Stuck with too many open files issue

Hello Elasticsearch community,

We're stuck while trying to recover our Elasticsearch instance.
Here's our situation :

  • We deployed some months ago an instance (1 node only) of elasticsearch in a Kubernetes cluster. (I know it's really undersized especially with our current usage), and we plan to add more nodes/resources
  • We're using it for indexing and searching several kind of logs (syslogs, jenkins jobs mainy), so the use case is time-series logs oriented.
  • The logs are collected by filebeat, forwarded to logstash then elasticsearch
  • The indexes are daily for each source of logs , and we have 5 shards per index =>so we have a lot of shards (~7000) => I already read that this is not good and that we need to merge indexes and probably switch to weekly or monthly indexes.
  • At a point in time, the storage was full (1Tb), the cluster went red, and we had to stop the k8s pod, resize the persistent volume to 2Tb
  • From that moment, Elastic can't get to yellow state , and what we see is that each time, it starts, begins assigning shards , opening more and more files until reaching the underlying ulimit of 1 million open files , Elasticsearch reports "too many open files errors" and stops, and same happens again when the pod restarts

Can you please help us find out how to make the cluster recover without hitting this limit, so that we can reorganize the indexes, ... ?
I'm trying to close indexes, but the cluster doesn't answer these requests ,
I also set "cluster.routing.allocation.enable": "none" to prevent shard assignment, but still the number of open files keeps growing, ....
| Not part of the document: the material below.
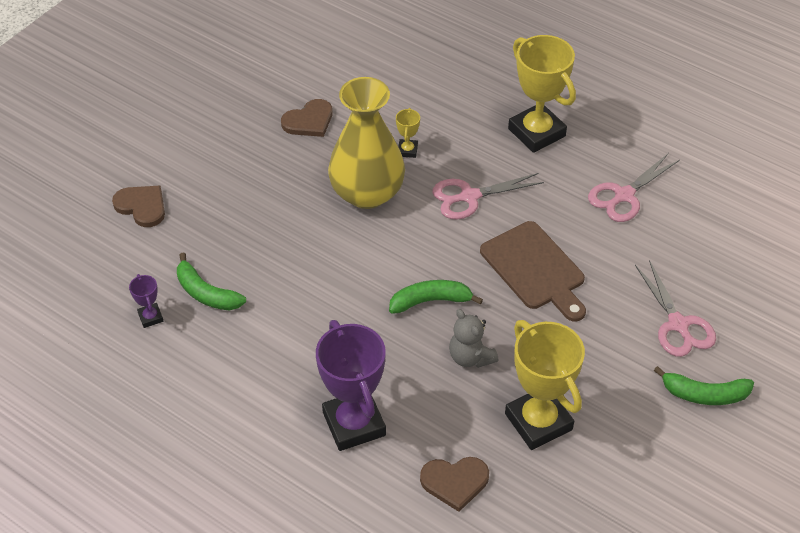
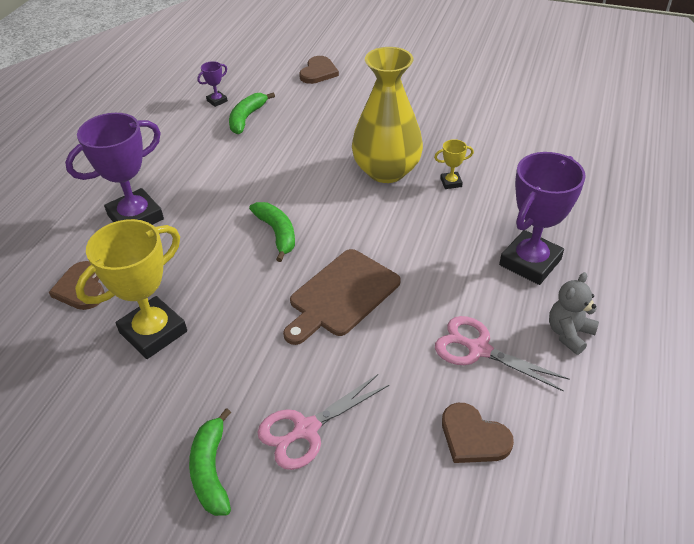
camera: 75 degrees right, 5 degrees down
(309, 121) = (451, 123): brown heart -> brown heart (473, 437)
(469, 197) = (414, 232): pink scissors -> none
(470, 357) = (220, 271): grey teddy bear -> grey teddy bear (569, 333)
(536, 132) = (530, 262): yellow trophy -> purple trophy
We're really stuck and don't know how to recover ...
We're thinking of adding some nodes and start, I don't know if this would help or not ....

We're using version 6.6

Thanks in advance for your help.

You should close as many indices as you can as soon as you start Elasticsearch up, which will stop Elasticsearch from opening all these files at once.

Then you need to work out how to have vastly fewer shards. Aim for fewer than 20 per GB of heap (so max 600 per node) but really with only 1TB of data you should be able to use a lot less than that. Possibly you need to reindex your data to achieve that.

Once you have a plan, you can start to open a few indices at a time, take a snapshot in case something goes wrong, process them into fewer shards, and then delete them. Repeat until your cluster is back to health again.

2 Likes

Hello David,

Thanks a lot, your proposition worked as a charm.
Even if there's a lot of work to do to merge the indices, this allows us to recover and get the stack running again.

Wish you a great day ahead.
Youssef.

1 Like

This topic was automatically closed 28 days after the last reply. New replies are no longer allowed.